══ Teks Bacaan ══

Kenapa Dada Terasa Sesak Saat Menangis?

Ketika menangis, tak jarang kita tiba-tiba merasa dada sesak dan sulit bernapas. Perasaan ini memang menyebalkan, tapi sebenarnya cukup wajar terjadi. Saat emosi meluap—baik karena sedih, marah, atau stres—tubuh kita bereaksi secara otomatis. Respons emosional ini langsung memengaruhi sistem saraf, yang kemudian mengubah cara kita bernapas.

Saat menangis, napas cenderung menjadi cepat dan tidak teratur. Alih-alih mengambil napas dalam-dalam, kita justru sering menarik napas pendek-pendek sambil terisak. Kondisi ini disebut sebagai hiperventilasi ringan, di mana tubuh kelebihan oksigen tapi merasa kekurangan. Akibatnya, muncul sensasi sesak, dada terasa berat, bahkan kadang disertai rasa pusing atau gemetar.

═══
══ Data Mentah ══

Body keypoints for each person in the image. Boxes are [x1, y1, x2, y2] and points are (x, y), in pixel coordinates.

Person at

═══
══ Data Mentah ══

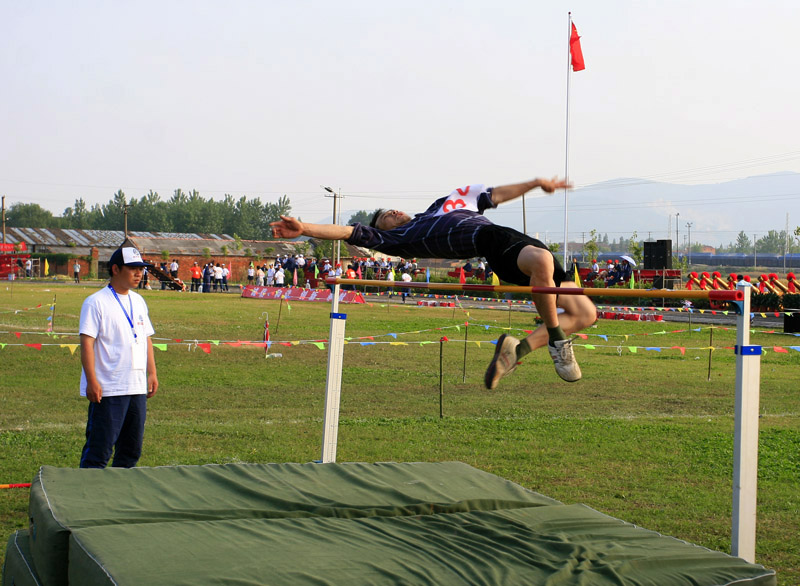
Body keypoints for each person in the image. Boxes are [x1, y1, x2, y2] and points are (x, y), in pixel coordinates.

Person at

═══

Daftar Pertanyaan |
1. Salin seluruh bagian teks bacaan tentang dada sesak saat menangis, mulai dari "Ketika menangis, tak" hingga "cara kita bernapas.".
2. Berdasarkan teks bacaan, jelaskan dalam satu sampai tiga kalimat mengapa dada terasa sesak saat menangis.
Data tersebut merupakan bahan tersendiri yang terpisah dari teks bacaan.

Kunci Jawaban |
1.
Ketika menangis, tak jarang kita tiba-tiba merasa dada sesak dan sulit bernapas. Perasaan ini memang menyebalkan, tapi sebenarnya cukup wajar terjadi. Saat emosi meluap—baik karena sedih, marah, atau stres—tubuh kita bereaksi secara otomatis. Respons emosional ini langsung memengaruhi sistem saraf, yang kemudian mengubah cara kita bernapas.

2. Saat menangis, emosi yang meluap memengaruhi sistem saraf sehingga napas menjadi cepat, tidak teratur, dan pendek-pendek sambil terisak. Kondisi ini disebut hiperventilasi ringan: tubuh kelebihan oksigen tetapi merasa kekurangan. Akibatnya, muncul sensasi sesak dan dada terasa berat.